Turabian Style Format: Bottom Line
Turabian is one of the most liberal and variable styles. It sticks to common sense rather than to rigid requirements. There are many things never even specified, allowing authors to adopt them arbitrarily. Things defined though serve as a decent formal framework for any research.
If you need your essay to be formatted or written from A to Z according to the Turabian paper format, don’t hesitate to contact our essay writing service. All you need to do is to share the requirements when you leave a ‘write my paper’ request. We will use all our expertise to provide you on time with an outstanding paper formatted according to Turabian guidelines.
Please, be advised that your professor’s opinion has priority over any guides or classic manuals.
FAQ About Turabian Style
1. How to cite a website in Turabian format?
Turabian format website citing must list some following information on any web publication in this exact order: author, title, owner or sponsor of website, date of publication, access date, any modification or revision, and URL. Don’t italicize a title, nor put it in quotation marks. As a rule, you should check whether URL is not expired. Any quotation referring to a dead link should be either removed or altered.
2. How do you format Turabian when using multiple works from the same author?
Turabian works cited format implies that in a bibliography, in a sequence of entries with works by same author, only the first one should give an author's name. In items to follow three hyphens should be written instead of it. Type period after hyphens and go on with a title. This instruction works for both bibliography and reference list.
3. How do you write out years in Turabian format?
Turabian citation format deals with dates in the most comprehensible manner. Just make sure you write out dates in Arabic numbers. This rule is applicable for Author-Date citations, as well as for a bibliography or reference list. Current example shows how to specify a year in a parenthetical citation (Smith 2016, 24).

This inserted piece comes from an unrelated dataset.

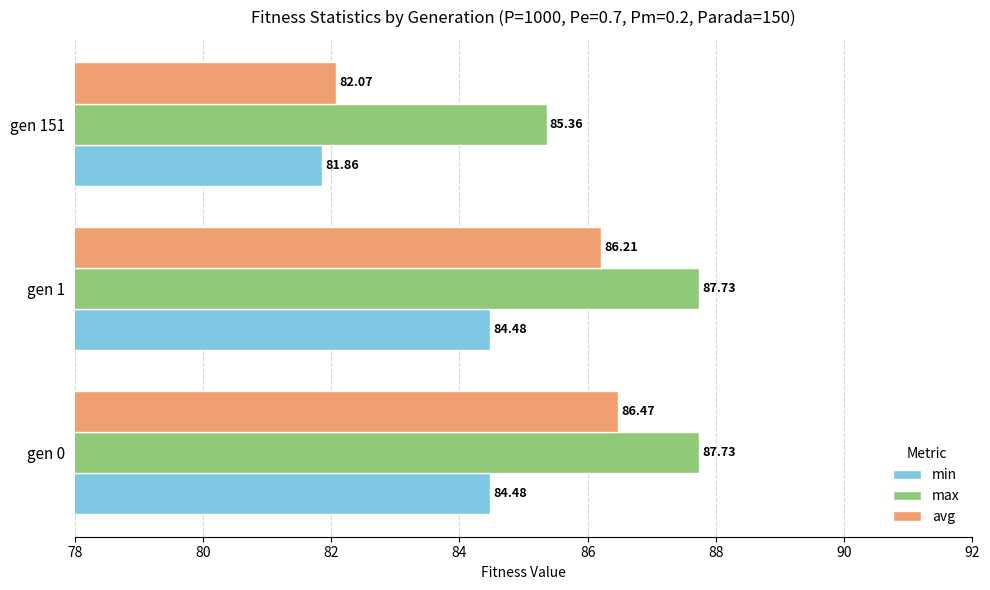

What are all the series names shown in the legend?

min, max, avg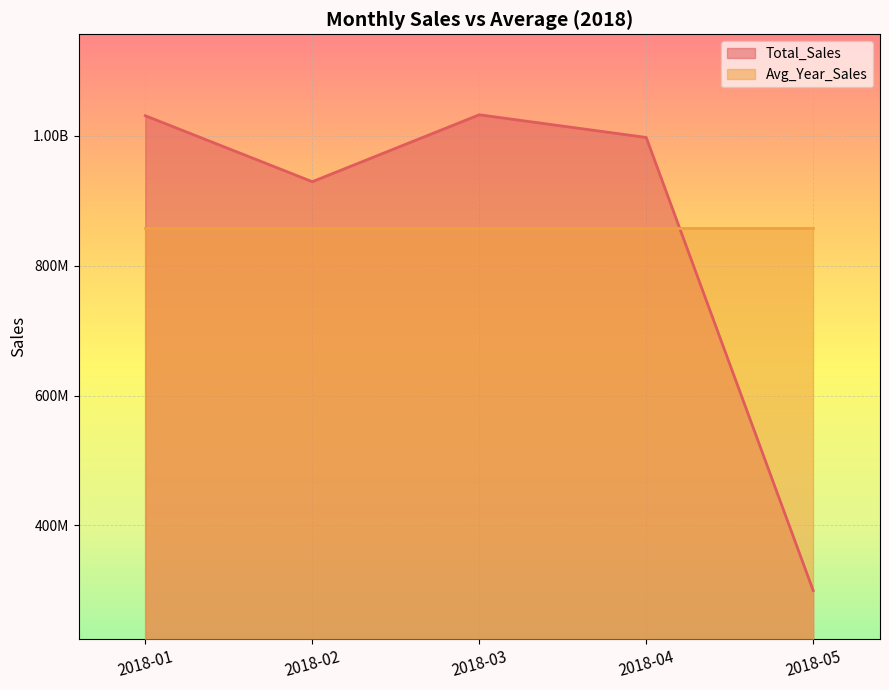

Reading left to right, extract all data points from this chart.

1030735954.9	929204272.0	1032200844.5	997268563.9	299832451.0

4. How to format an interview transcript in Turabian?
Turabian interview format requires the following information: name of an interviewed person, name of an interviewer or a program title, location and date of an interview or program aired or web-published, and data on transcripts if available. An unpublished interview requires mentioning a medium used (e.g., tape recording). Your entry should read “interview by author” if you happen to be the interviewer.